- _EXERCISE AIM_
Copy each entry precisely as written, and do not carry over the pictures.

- _Stored entries_
■ ■ ■
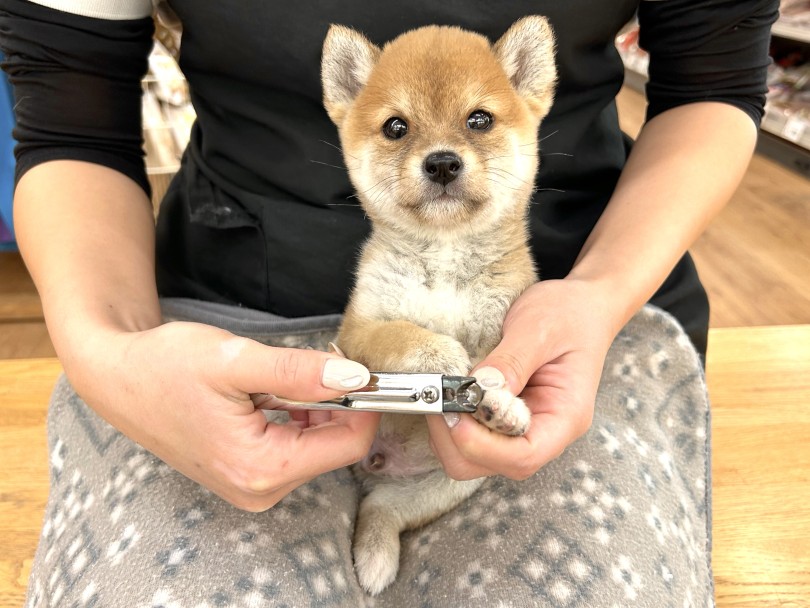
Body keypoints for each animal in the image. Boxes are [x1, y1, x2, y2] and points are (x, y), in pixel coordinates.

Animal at [321, 16, 557, 595]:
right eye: (396, 127)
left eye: (479, 119)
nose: (443, 162)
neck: (445, 257)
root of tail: (380, 465)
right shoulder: (361, 326)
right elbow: (401, 335)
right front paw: (440, 356)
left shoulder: (503, 326)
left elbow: (494, 365)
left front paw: (501, 401)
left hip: (449, 486)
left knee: (382, 511)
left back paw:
■ ■ ■
- _ANSWER TO THE PROBLEM_
Body keypoints for each animal in the image. Boxes are [x1, y1, x2, y2] and points are (x, y), in pixel coordinates.

Animal at [321, 16, 557, 595]:
right eye: (396, 127)
left eye: (479, 119)
nose: (443, 162)
neck: (445, 257)
root of tail: (380, 465)
right shoulder: (361, 326)
right elbow: (401, 335)
right front paw: (440, 356)
left shoulder: (503, 326)
left elbow: (494, 365)
left front paw: (501, 401)
left hip: (449, 486)
left knee: (382, 511)
left back paw:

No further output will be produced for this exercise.